• **Try it**:
Only the pictures are to be dropped; the rest of the data below is to be duplicated exactly.

• **Dataset excerpt**:
*** Block opens ***
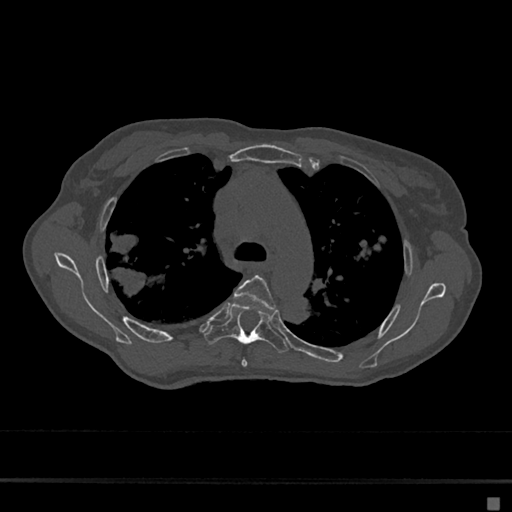
CT including the spine, one axial slice. Position 476 of 797 along the scan axis. Reconstruction kernel Br40s/3. Bone window (W 1800 / L 400 HU). 0.5 mm slice thickness. 512 × 512 image matrix. Patient: female, 68 years. From the clinical record (not read from this slice): primary cancer: renal.
Outlined on this slice (semi-automatically segmented with operator editing):
- T4 vertebra: box from (x=235, y=275) to (x=276, y=367) px
- T5 vertebra: (x=205, y=303)–(x=289, y=353)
*** Block closes ***
• **Problem solution**:
CT including the spine, one axial slice. Position 476 of 797 along the scan axis. Reconstruction kernel Br40s/3. Bone window (W 1800 / L 400 HU). 0.5 mm slice thickness. 512 × 512 image matrix. Patient: female, 68 years. From the clinical record (not read from this slice): primary cancer: renal.
Outlined on this slice (semi-automatically segmented with operator editing):
- T4 vertebra: box from (x=235, y=275) to (x=276, y=367) px
- T5 vertebra: (x=205, y=303)–(x=289, y=353)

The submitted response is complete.